Non è bastato il dubbio inerente ad una eventuale cospirazione per attaccare la Siria, a seguito del attacco chimico contro i ribelli di Assad, l'America ha deciso di attaccare. Ad annunciare l'attacco attraverso il lancio di missili è l'agenzia di stampa Ansa, la quale alle ore 04.00 circa conferma quanto già si sentiva nell'aria, a seguito delle dichiarazioni del presidente degli Stati Uniti d'America Donald Trump.

Attacco deciso da Trump

Una decisione presa all'ultimo minuto e senza alcun preavviso, solo ed esclusivamente un discorso pubblico dove il presidente della Casa bianca proferiva parole di sdegno per quanto accaduto, e che preannunciava una valutazione per un eventuale intervento militare americano.

Nessuno però si aspettava che nella notte Trump potesse dare il via libera ad un attacco contro la Siria, una pioggia di missili hanno avviato le operazioni militari firmate U.S.A., che potrebbero compromettere anche i rapporti con la Russia di Putin vicina ad Assad.

Missili tomahawk lanciato nel cuore della notte

Sarebbero 60 missili tomahawk quelli lanciati come primo attacco degli Stati Uniti d'America contro la Siria, nello specifico sembrerebbe che ad essere sotto attacco sia una base militare. Sei metri e 40 centimetri di lunghezza per 1440 kg di peso, queste sono le dimensioni di un missile Tomahawk, 60 di questi lanciati dagli Usa contro la Siria. Sono razzi telecomandati e affiancati da un radar capace di monitorare il bersaglio selezionato, dando la possibilità di variare il comando ed eventualmente, in caso di discrepanze con l'obiettivo prefissato, comandare a distanza l'auto esplosione del missile.

L'arma è capace di raggiungere la velocità di 880 km/h ed una gittata di circa 2500 km.

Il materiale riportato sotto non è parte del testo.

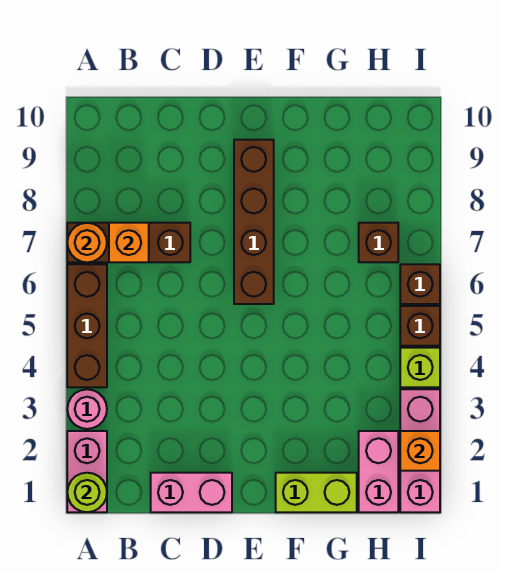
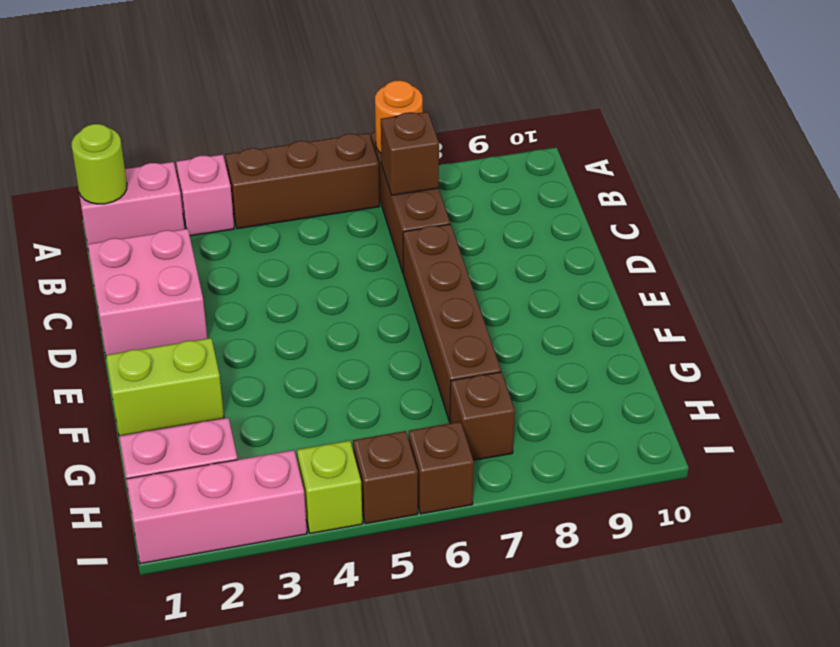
pink 1x1 round brick [67,389,107,429] -> pink 1x1 brick [176,155,234,236]
orange 1x1 brick [109,223,149,262] -> brown 1x1 brick [381,112,439,195]
pink 1x2 brick [151,473,232,512] -> pink 2x2 brick [87,229,207,355]
brown 1x4 brick [234,140,274,304] -> brown 1x4 brick turned to [403,224,501,422]
lime 1x2 brick [276,473,357,512] -> lime 1x2 brick turned to [106,338,224,436]
orange 1x1 brick [400,431,440,471] -> none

Il dubbio di una eventuale cospirazione contro Hassad non è bastato

A seguito delle immagini inerenti all'attacco chimico in Siria, di cui al momento si registrano oltre 100 morti tra cui tantissimi bambini, sono seguite numerosi dichiarazioni dei vari governi del mondo e per non bastare, alcune testate giornalistiche non hanno escluso che avrebbe potuto trattarsi di una sorta di cospirazione contro il regime siriano.

Ad attirare numerosi dubbi è stato il fatto che la notizia è stata divulgata dall'Osservatorio Siriano per i diritti umani, punto di riferimento dei governi e delle associazioni mondiali, e che a sua volta risulterebbe essere creato e composto da una sola persona, ossia Rami Abdel Ramhan, Siriano scappato dal regime e residente da circa 15 anni in Inghilterra.

In più occasioni non ha nascosto la sua vicinanza ai fratelli musulmani. I dubbi però non sono bastati, l'America di Donald Trump ha deciso di attaccare la Siria, pertanto si attendono aggiornamenti in merito ai danni causati ed alle eventuali vittime.